TO DO: Return exactly the span of lines in the following data that opens with the line containing "right wrist: (1040, 573)" and closes with the line containing "left knee: (1312, 101)". Include nothing else.

ENTRIES SHOWN:
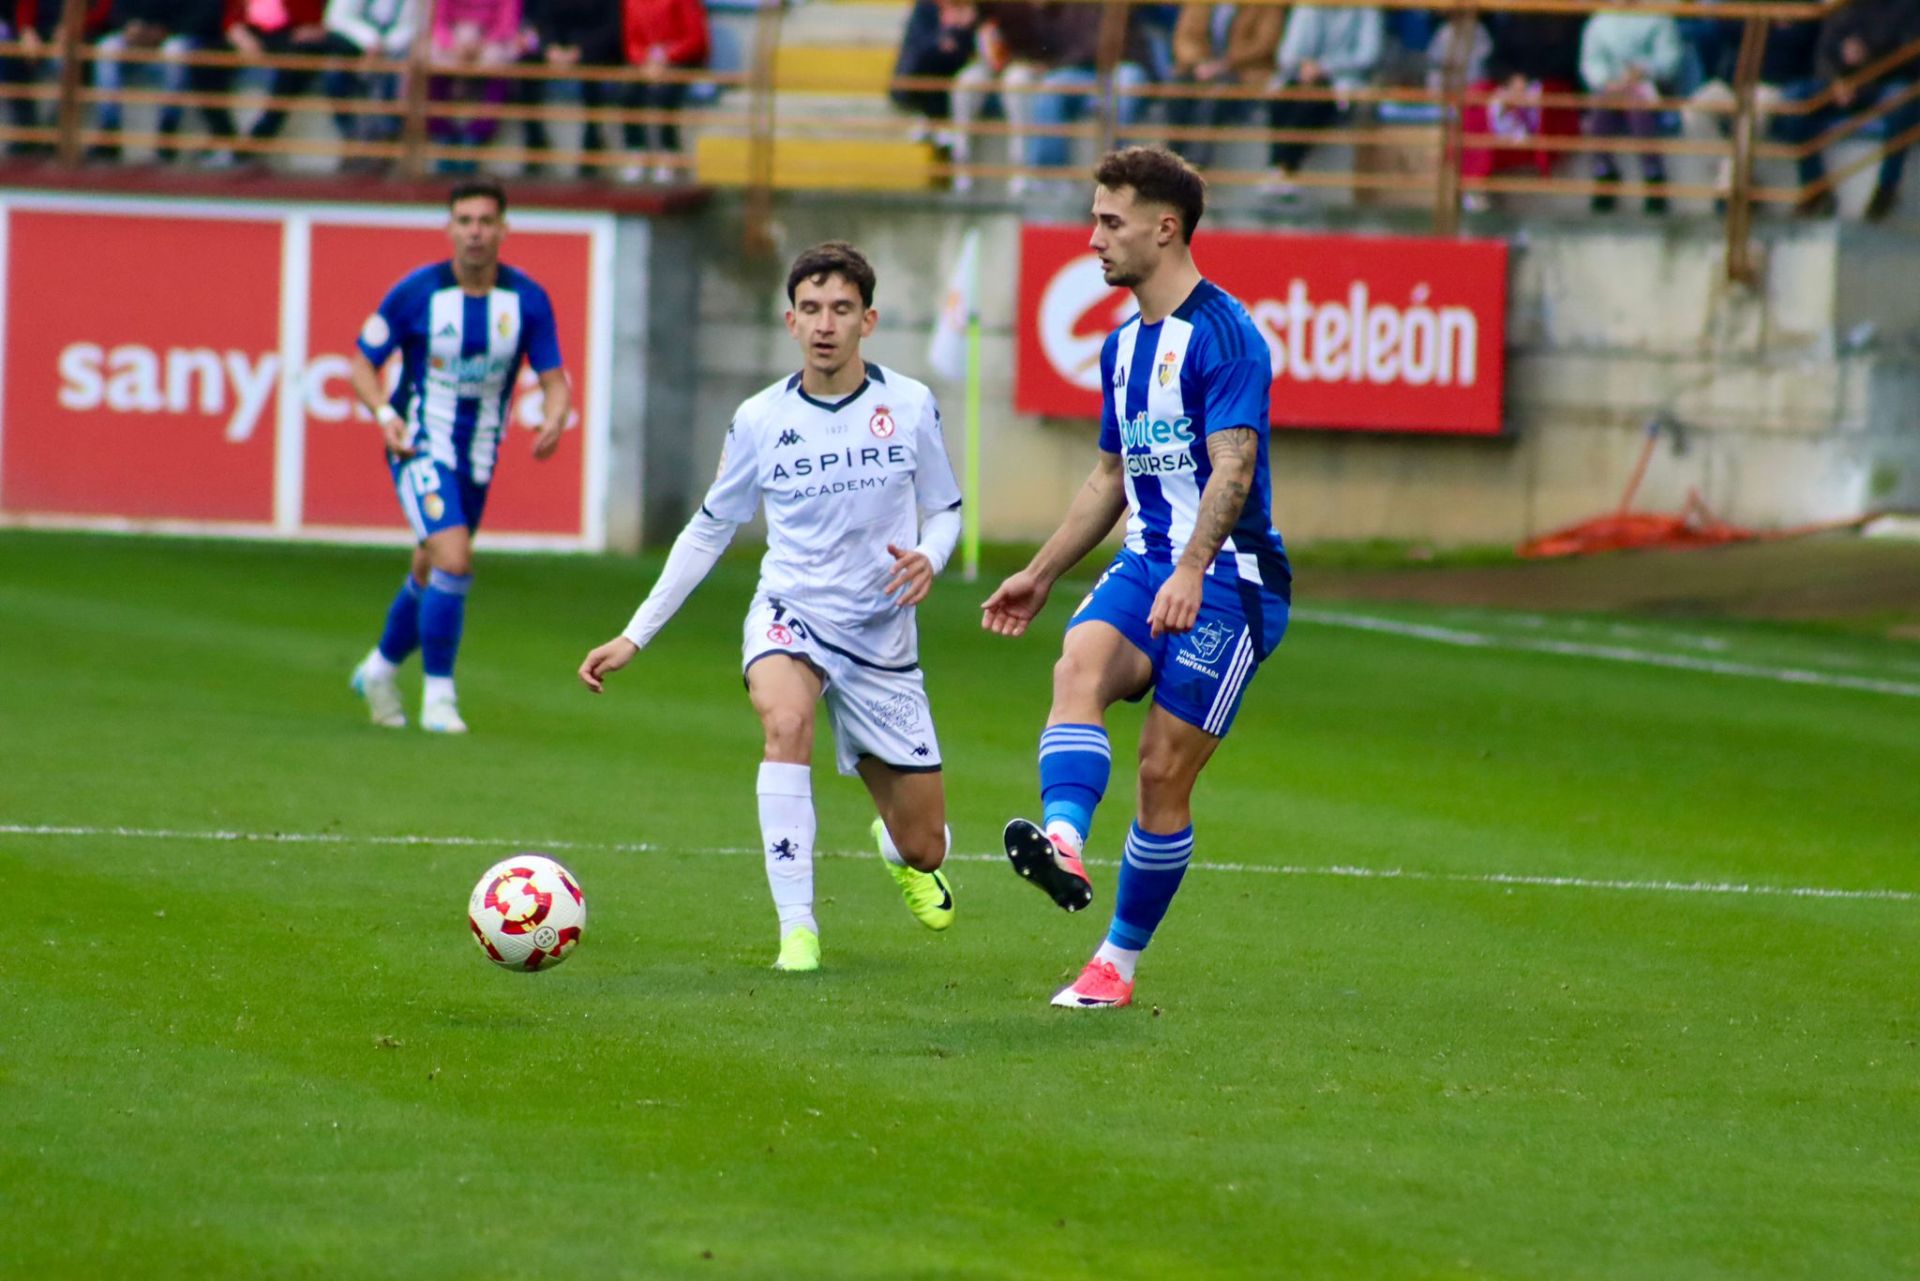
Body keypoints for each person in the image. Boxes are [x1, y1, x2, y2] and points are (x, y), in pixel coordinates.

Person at [577, 241, 964, 974]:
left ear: (868, 320)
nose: (825, 324)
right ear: (790, 321)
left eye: (841, 309)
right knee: (785, 723)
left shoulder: (908, 405)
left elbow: (944, 509)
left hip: (883, 636)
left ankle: (899, 848)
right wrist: (635, 635)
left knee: (926, 843)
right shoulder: (759, 419)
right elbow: (708, 529)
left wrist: (931, 557)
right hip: (792, 612)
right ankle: (798, 930)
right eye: (811, 309)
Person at [981, 145, 1290, 1010]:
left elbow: (1234, 465)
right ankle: (1065, 844)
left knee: (1161, 771)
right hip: (1147, 556)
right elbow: (1112, 476)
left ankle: (1115, 961)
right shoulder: (1121, 346)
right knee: (1076, 661)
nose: (1092, 240)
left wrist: (1192, 567)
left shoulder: (1226, 336)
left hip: (1230, 577)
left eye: (1109, 222)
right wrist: (1040, 573)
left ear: (1166, 227)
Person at [347, 179, 571, 735]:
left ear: (503, 230)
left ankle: (378, 670)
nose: (475, 231)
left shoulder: (526, 300)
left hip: (477, 457)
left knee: (429, 568)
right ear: (450, 228)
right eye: (465, 220)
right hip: (418, 445)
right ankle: (439, 696)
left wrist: (553, 415)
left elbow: (554, 378)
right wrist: (383, 413)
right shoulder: (416, 293)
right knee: (454, 559)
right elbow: (360, 364)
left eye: (486, 221)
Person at [1777, 0, 1920, 221]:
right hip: (1842, 84)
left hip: (1883, 81)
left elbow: (1909, 56)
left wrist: (1867, 59)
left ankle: (1886, 189)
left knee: (1901, 98)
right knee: (1796, 98)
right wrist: (1835, 81)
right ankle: (1815, 188)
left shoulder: (1908, 6)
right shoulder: (1844, 6)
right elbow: (1824, 51)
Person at [90, 0, 238, 163]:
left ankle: (167, 131)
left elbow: (207, 15)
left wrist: (164, 30)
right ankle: (110, 131)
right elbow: (118, 9)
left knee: (174, 50)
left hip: (179, 36)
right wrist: (128, 25)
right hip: (136, 38)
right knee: (108, 48)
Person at [1264, 3, 1383, 198]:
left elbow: (1368, 55)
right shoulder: (1307, 7)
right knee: (1282, 98)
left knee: (1312, 101)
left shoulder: (1366, 8)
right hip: (1302, 76)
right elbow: (1287, 54)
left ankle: (1282, 168)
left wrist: (1325, 67)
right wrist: (1305, 65)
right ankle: (1281, 169)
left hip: (1342, 79)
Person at [1579, 3, 1683, 214]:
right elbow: (1591, 61)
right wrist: (1607, 80)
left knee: (1637, 104)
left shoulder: (1657, 16)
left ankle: (1653, 174)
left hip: (1649, 84)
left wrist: (1644, 70)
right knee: (1601, 106)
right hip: (1612, 85)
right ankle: (1604, 172)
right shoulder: (1600, 20)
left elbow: (1670, 57)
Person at [1166, 1, 1287, 170]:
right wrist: (1200, 62)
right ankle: (1170, 157)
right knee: (1177, 88)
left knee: (1219, 92)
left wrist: (1224, 64)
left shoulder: (1267, 4)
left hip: (1243, 71)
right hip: (1202, 68)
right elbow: (1185, 38)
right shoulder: (1198, 4)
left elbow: (1264, 44)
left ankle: (1195, 162)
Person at [618, 0, 709, 182]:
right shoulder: (631, 3)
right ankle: (636, 151)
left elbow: (696, 39)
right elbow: (631, 41)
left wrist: (666, 57)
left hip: (683, 60)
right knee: (627, 94)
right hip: (646, 63)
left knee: (664, 95)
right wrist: (645, 60)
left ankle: (669, 155)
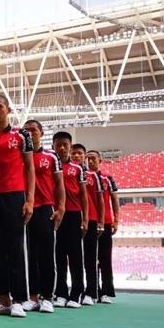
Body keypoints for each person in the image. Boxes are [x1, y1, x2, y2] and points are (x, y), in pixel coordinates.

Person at [0, 95, 35, 318]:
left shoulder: (21, 135)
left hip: (14, 196)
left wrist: (29, 200)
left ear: (9, 110)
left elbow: (30, 168)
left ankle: (19, 300)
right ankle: (3, 299)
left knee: (15, 248)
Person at [21, 120, 65, 314]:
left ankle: (47, 297)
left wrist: (60, 208)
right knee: (28, 255)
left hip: (45, 209)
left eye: (33, 130)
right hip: (24, 209)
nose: (30, 134)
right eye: (27, 131)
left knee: (46, 255)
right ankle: (32, 297)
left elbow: (59, 184)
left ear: (41, 133)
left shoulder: (51, 157)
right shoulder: (19, 155)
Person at [52, 132, 88, 308]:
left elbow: (83, 195)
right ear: (53, 146)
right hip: (56, 215)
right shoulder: (51, 165)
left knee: (75, 257)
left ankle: (76, 294)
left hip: (74, 215)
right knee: (58, 256)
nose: (62, 148)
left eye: (65, 144)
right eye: (58, 144)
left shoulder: (78, 169)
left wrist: (85, 219)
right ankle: (61, 293)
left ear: (70, 147)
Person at [77, 147, 104, 305]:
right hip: (74, 219)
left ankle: (91, 292)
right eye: (74, 153)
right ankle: (77, 291)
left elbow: (100, 200)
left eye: (80, 154)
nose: (77, 156)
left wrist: (101, 221)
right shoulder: (68, 172)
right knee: (76, 259)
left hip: (92, 220)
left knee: (90, 258)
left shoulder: (93, 176)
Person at [92, 151, 120, 304]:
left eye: (93, 158)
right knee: (90, 259)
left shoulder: (108, 179)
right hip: (90, 222)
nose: (90, 161)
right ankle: (93, 291)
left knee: (105, 259)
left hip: (107, 223)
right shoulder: (84, 177)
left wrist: (116, 220)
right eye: (87, 158)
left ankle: (106, 292)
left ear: (100, 161)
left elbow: (115, 200)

FINISHED TASK:
right wrist: (1040, 573)
left ear: (1166, 227)
Person at [347, 179, 571, 735]:
left ear: (503, 230)
left ankle: (378, 670)
nose: (475, 231)
left shoulder: (526, 300)
left hip: (477, 457)
left knee: (429, 568)
right ear: (450, 228)
right eye: (465, 220)
right hip: (418, 445)
right ankle: (439, 696)
left wrist: (553, 415)
left elbow: (554, 378)
right wrist: (383, 413)
right shoulder: (416, 293)
right knee: (454, 559)
right elbow: (360, 364)
left eye: (486, 221)
Person at [1777, 0, 1920, 221]:
right hip: (1842, 84)
left hip: (1883, 81)
left elbow: (1909, 56)
left wrist: (1867, 59)
left ankle: (1886, 189)
left knee: (1901, 98)
right knee: (1796, 98)
right wrist: (1835, 81)
right ankle: (1815, 188)
left shoulder: (1908, 6)
right shoulder: (1844, 6)
right elbow: (1824, 51)
Person at [90, 0, 238, 163]:
left ankle: (167, 131)
left elbow: (207, 15)
left wrist: (164, 30)
right ankle: (110, 131)
right elbow: (118, 9)
left knee: (174, 50)
left hip: (179, 36)
right wrist: (128, 25)
right hip: (136, 38)
right knee: (108, 48)
Person at [1264, 3, 1383, 198]:
left elbow: (1368, 55)
right shoulder: (1307, 7)
right knee: (1282, 98)
left knee: (1312, 101)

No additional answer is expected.